An Irishman's Diary
OLD ghosts will rise from the mists of the Lagan when work starts later this year on the £100 million tourist centre on the site of the derelict Belfast shipyard where the Titanic and other great ships were built. Not all the spirits will be from the host of 1,500 people who perished on the Titanic’s maiden voyage in 1912, among them Thomas Andrews, the yard’s joint managing director, and his team of eight workers who were on board to attend to minor defects. The Titanic was not the yard’s only tragedy.
The names of the Reina del Pacifico and the Juan Peron still also echo sadly down the grey streets of Belfast, from which thousands of workers travelled by foot or by tram in the early dawn to Harland and Wolff’s massive shipyard on “the Island”. No-one worked in “the shipyard”; they worked on “the Island” and there was no prouder appellation than that of “an Island man”.

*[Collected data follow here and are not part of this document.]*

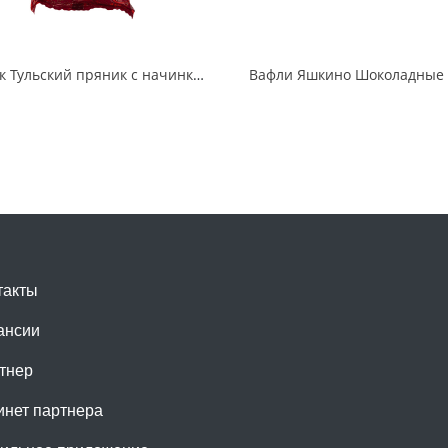
Пряник Тульский пряник с начинкой вареная сгущенка 140 г
Вафли Яшкино Шоколадные 
такты
ансии
тнер
инет партнера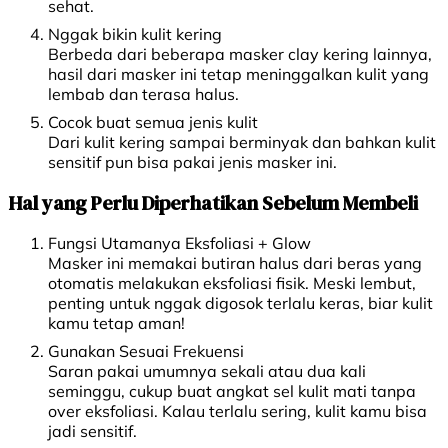
sehat.
Nggak bikin kulit kering
Berbeda dari beberapa masker clay kering lainnya,
hasil dari masker ini tetap meninggalkan kulit yang
lembab dan terasa halus.
Cocok buat semua jenis kulit
Dari kulit kering sampai berminyak dan bahkan kulit
sensitif pun bisa pakai jenis masker ini.
Hal yang Perlu Diperhatikan Sebelum Membeli
Fungsi Utamanya Eksfoliasi + Glow
Masker ini memakai butiran halus dari beras yang
otomatis melakukan eksfoliasi fisik. Meski lembut,
penting untuk nggak digosok terlalu keras, biar kulit
kamu tetap aman!
Gunakan Sesuai Frekuensi
Saran pakai umumnya sekali atau dua kali
seminggu, cukup buat angkat sel kulit mati tanpa
over eksfoliasi. Kalau terlalu sering, kulit kamu bisa
jadi sensitif.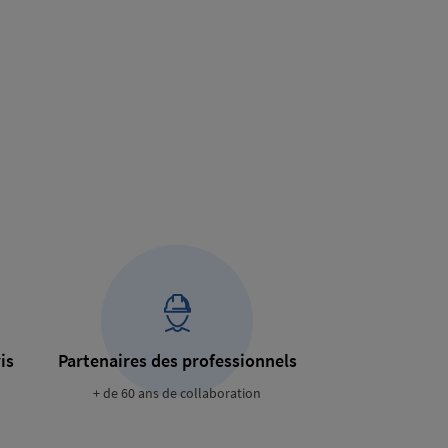
is
Partenaires des professionnels
+ de 60 ans de collaboration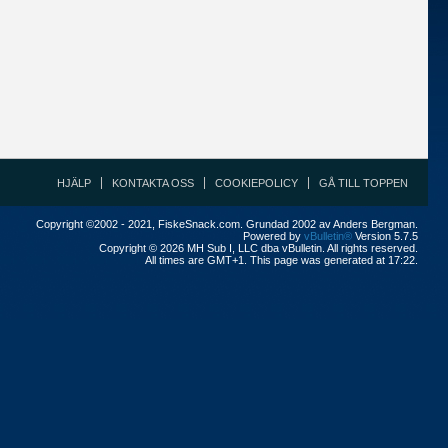
HJÄLP
KONTAKTA OSS
COOKIEPOLICY
GÅ TILL TOPPEN
Copyright ©2002 - 2021, FiskeSnack.com. Grundad 2002 av Anders Bergman.
Powered by
vBulletin®
Version 5.7.5
Copyright © 2026 MH Sub I, LLC dba vBulletin. All rights reserved.
All times are GMT+1. This page was generated at 17:22.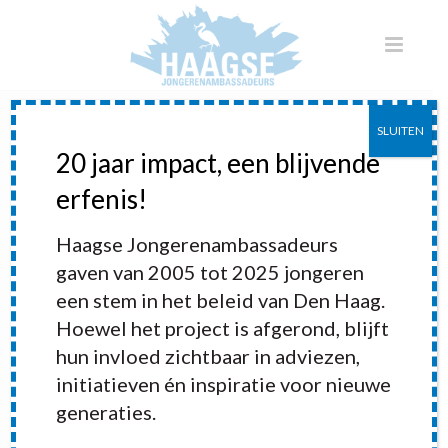
SLUITEN
20 jaar impact, een blijvende
erfenis!
Haagse Jongerenambassadeurs
gaven van 2005 tot 2025 jongeren
een stem in het beleid van Den Haag.
Hoewel het project is afgerond, blijft
hun invloed zichtbaar in adviezen,
initiatieven én inspiratie voor nieuwe
generaties.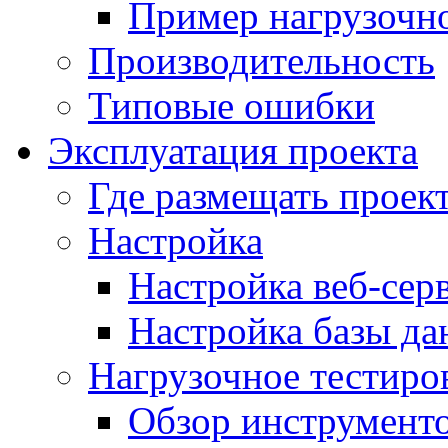
Пример нагрузочно
Производительность
Типовые ошибки
Эксплуатация проекта
Где размещать проек
Настройка
Настройка веб-сер
Настройка базы д
Нагрузочное тестиро
Обзор инструменто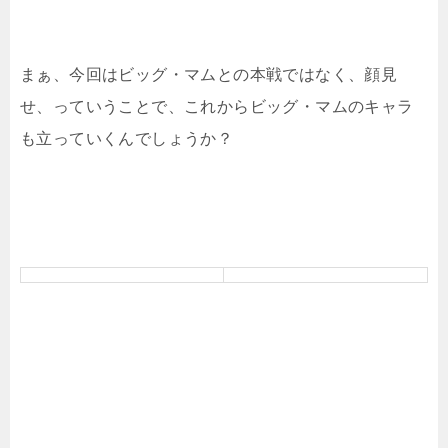
まぁ、今回はビッグ・マムとの本戦ではなく、顔見
せ、っていうことで、これからビッグ・マムのキャラ
も立っていくんでしょうか？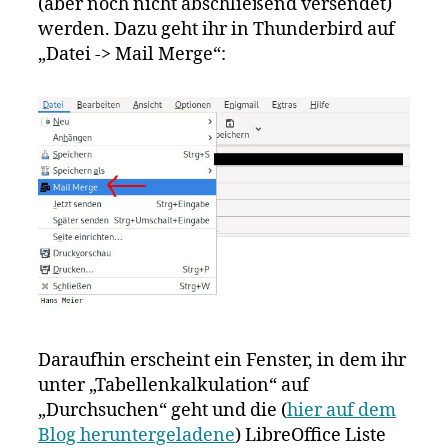
(aber noch nicht abschließend versendet)
werden. Dazu geht ihr in Thunderbird auf
„Datei -> Mail Merge“:
Daraufhin erscheint ein Fenster, in dem ihr
unter „Tabellenkalkulation“ auf
„Durchsuchen“ geht und die (
hier auf dem
Blog heruntergeladene
) LibreOffice Liste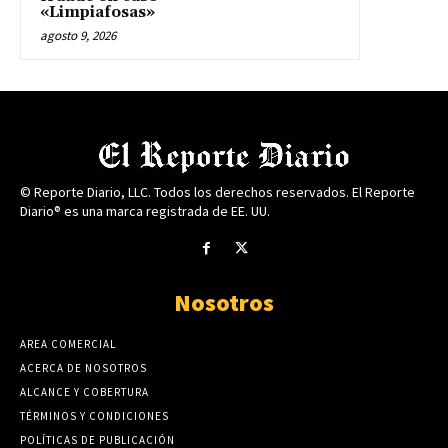
«Limpiafosas»
agosto 9, 2026
© Reporte Diario, LLC. Todos los derechos reservados. El Reporte
Diario® es una marca registrada de EE. UU.
Nosotros
AREA COMERCIAL
ACERCA DE NOSOTROS
ALCANCE Y COBERTURA
TÉRMINOS Y CONDICIONES
POLÍTICAS DE PUBLICACIÓN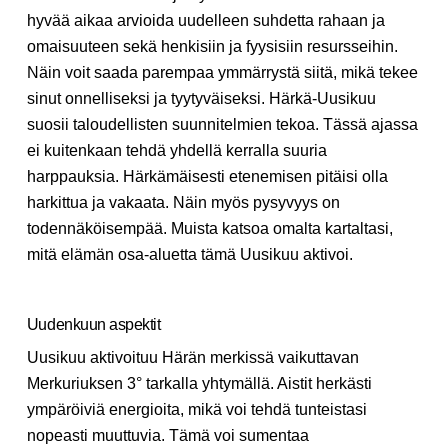
hyvää aikaa arvioida uudelleen suhdetta rahaan ja
omaisuuteen sekä henkisiin ja fyysisiin resursseihin.
Näin voit saada parempaa ymmärrystä siitä, mikä tekee
sinut onnelliseksi ja tyytyväiseksi. Härkä-Uusikuu
suosii taloudellisten suunnitelmien tekoa. Tässä ajassa
ei kuitenkaan tehdä yhdellä kerralla suuria
harppauksia. Härkämäisesti etenemisen pitäisi olla
harkittua ja vakaata. Näin myös pysyvyys on
todennäköisempää. Muista katsoa omalta kartaltasi,
mitä elämän osa-aluetta tämä Uusikuu aktivoi.
Uudenkuun aspektit
Uusikuu aktivoituu Härän merkissä vaikuttavan
Merkuriuksen 3° tarkalla yhtymällä. Aistit herkästi
ympäröiviä energioita, mikä voi tehdä tunteistasi
nopeasti muuttuvia. Tämä voi sumentaa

I remember being smuggled as a boy into the yard by neighbours who were island men to witness the launch in 1946 by the then Princess Elizabeth of HMS Eagle, a giant aircraft carrier. My only camouflage was the mandatory duncher, the soft cap worn by all Island men, except foremen and other superior beings, who sported bowler hats. It was said that these symbols of unpopular authority were lined with steel in case a heavy tool might be “accidentally” dropped from the deck of a ship by a careless worker. The yard was a mystical galaxy of clatter and clamour inhabited by red leaders, riveters, blacksmiths, drillers, platers, welders and other exotic denizens.
Many of them would have been working on the refurbishment of the Reina del Pacifico three years later when its engine room exploded. The 17,700-ton passenger ship was built in Belfast by Harland and Wolff in 1931 for the Pacific Steam Navigation Company. It operated between Liverpool and the west coast of South America, carrying 886 passengers and 301 crew. In 1936 it made the voyage to Valparaiso in Chile via the Panama Canal in a record 25 days.

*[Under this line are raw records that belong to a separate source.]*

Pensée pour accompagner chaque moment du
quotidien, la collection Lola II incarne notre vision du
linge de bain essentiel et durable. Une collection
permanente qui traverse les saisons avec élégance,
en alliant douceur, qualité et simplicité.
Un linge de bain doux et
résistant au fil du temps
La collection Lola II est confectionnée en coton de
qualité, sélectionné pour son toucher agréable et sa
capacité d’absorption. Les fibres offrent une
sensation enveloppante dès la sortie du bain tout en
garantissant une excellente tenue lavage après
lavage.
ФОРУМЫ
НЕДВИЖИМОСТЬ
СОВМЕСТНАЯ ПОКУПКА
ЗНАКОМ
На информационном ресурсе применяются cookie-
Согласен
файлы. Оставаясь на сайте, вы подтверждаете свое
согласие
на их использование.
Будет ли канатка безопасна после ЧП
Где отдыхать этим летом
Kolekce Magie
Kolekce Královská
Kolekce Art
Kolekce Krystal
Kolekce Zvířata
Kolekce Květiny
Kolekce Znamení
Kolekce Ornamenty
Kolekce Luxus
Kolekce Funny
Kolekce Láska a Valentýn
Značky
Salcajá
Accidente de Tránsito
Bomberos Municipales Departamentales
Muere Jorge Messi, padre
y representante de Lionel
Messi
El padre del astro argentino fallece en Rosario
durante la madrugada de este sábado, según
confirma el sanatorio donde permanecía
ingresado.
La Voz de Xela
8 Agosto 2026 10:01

During the second World War the Reina del Pacifico was requisitioned by the British government as a troop carrier and took part in the Allied invasions of North Africa and Sicily. After its war service it was returned to Belfast for a refit.

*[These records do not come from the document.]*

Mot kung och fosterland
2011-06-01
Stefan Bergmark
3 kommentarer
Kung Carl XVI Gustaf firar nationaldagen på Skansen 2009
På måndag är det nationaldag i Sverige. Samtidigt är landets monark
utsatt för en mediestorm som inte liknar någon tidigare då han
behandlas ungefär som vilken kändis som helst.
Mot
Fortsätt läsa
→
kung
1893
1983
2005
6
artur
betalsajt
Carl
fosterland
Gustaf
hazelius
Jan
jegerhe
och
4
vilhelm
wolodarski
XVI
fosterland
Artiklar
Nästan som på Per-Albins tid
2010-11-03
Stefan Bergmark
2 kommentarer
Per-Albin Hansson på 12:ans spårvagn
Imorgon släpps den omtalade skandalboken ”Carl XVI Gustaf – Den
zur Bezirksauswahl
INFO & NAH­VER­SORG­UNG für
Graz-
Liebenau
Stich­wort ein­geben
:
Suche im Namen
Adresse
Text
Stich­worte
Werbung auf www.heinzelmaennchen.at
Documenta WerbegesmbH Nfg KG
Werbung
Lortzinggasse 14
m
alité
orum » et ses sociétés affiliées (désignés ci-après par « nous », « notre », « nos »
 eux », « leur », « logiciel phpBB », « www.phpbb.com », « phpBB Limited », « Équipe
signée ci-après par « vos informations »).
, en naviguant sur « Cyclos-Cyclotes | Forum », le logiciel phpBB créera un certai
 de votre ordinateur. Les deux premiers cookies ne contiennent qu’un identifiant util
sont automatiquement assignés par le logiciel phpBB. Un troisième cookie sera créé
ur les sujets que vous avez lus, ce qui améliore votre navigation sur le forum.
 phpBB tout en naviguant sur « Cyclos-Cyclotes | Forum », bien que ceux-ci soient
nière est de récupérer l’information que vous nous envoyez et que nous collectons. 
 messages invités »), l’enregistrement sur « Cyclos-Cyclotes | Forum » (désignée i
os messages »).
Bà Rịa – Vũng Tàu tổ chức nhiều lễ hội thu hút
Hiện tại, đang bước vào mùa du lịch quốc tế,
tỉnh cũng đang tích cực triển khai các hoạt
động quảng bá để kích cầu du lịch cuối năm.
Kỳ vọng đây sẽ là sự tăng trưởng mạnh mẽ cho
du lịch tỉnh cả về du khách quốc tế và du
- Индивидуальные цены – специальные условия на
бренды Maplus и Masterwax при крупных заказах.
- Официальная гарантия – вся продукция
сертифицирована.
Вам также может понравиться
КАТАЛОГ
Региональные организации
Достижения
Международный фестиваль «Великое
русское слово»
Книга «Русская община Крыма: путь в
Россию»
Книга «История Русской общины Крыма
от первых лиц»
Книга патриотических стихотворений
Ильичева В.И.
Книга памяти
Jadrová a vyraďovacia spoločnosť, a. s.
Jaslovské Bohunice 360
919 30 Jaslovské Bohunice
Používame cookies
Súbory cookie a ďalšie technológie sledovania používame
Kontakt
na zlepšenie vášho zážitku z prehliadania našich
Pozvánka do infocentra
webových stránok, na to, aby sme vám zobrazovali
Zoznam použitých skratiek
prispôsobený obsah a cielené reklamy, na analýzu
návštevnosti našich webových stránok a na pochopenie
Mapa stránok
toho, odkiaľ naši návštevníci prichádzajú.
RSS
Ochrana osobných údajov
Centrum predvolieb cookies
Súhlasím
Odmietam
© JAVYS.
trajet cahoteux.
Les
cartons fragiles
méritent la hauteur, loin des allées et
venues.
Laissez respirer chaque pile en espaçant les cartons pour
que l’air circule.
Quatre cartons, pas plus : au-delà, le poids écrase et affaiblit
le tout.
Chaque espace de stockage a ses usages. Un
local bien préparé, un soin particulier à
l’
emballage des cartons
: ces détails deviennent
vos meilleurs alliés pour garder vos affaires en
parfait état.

Following a comprehensive overhaul, and before being handed back to its owners as a liner, it went on sea trials on the Irish Sea and the Firth of Clyde; its engines ran constantly at various speeds for over 33 hours. On its return to Belfast Lough on the afternoon of September 11th, 1947 the four engines exploded off the Co Down coast.
The Belfast Weekly Telegraph reported: “In an instant the engine room was a shambles, the lighting extinguished, ladders and access platforms destroyed and the atmosphere thick with smoke. When rescuers entered the engine room they found fires breaking out and bodies everywhere.” Twenty-eight workers were killed instantly and more than twice that number were horribly burned and scalded. All of them were Island men. The Reina del Pacifico was repaired and continued its voyages to South America until 1958, when it was sold for scrap.
The second tragedy also had South American connections. The Compania Argentina de Pesca, whose president was Alfredo Ryan, commissioned Harland and Wolff to build a 24,000-ton whaler factory ship, the largest vessel of its class in the world. Named after the country’s president, Juan Peron, it was destined to harvest the seas of Antartica. Its giant hull rose high out of the water in the Musgrave Channel and its boarding deck was reached by two wooden gangways.
On the last day of January, 1951, workers huddled in the cold damp of a winter’s night on the upper gangway waiting for the “knocking-off” hooter to sound. The gangway began to creak and shudder under the weight of the tightly packed workers. There were more creaks, then a loud crack like a thunder clap. The gangway broke in two at the thirteenth step.
Some of the men fell 80 feet into the water, their dunchers floating away on the tide. Others fell to the quayside and lay like broken dolls. One man, who was at the top of the gangway when it snapped, managed to grab a thick steel plate welded to the side of the ship a few feet below the upper deck. His fingers bled with the exertion of holding on for agonising minutes until one of the men left on the deck was lowered upside down by his mates and grabbed his wrists. They were both pulled back to the safety of the deck. In a newspaper interview he said the only thing that kept him hanging on was the thought of his young disabled son. In all, 18 Island men were killed and another 50 or so injured.
The Juan Peron followed the whales in the Antarctic for eight years. It was regarded as an unlucky ship. Its processing machinery was forever breaking down. A young woman was murdered on board and her body thrown over the side. The Argentine government would not or could not give Alfredo Ryan the £3 million he had paid for the ship and refused to return it to him.
After Peron’s death it was renamed the Cruz del Sur and changed ownership several times. When it was offered to one shipowner he said he would prefer to buy an elephant for his back garden. It ended its days as a training ship for the merchant marine.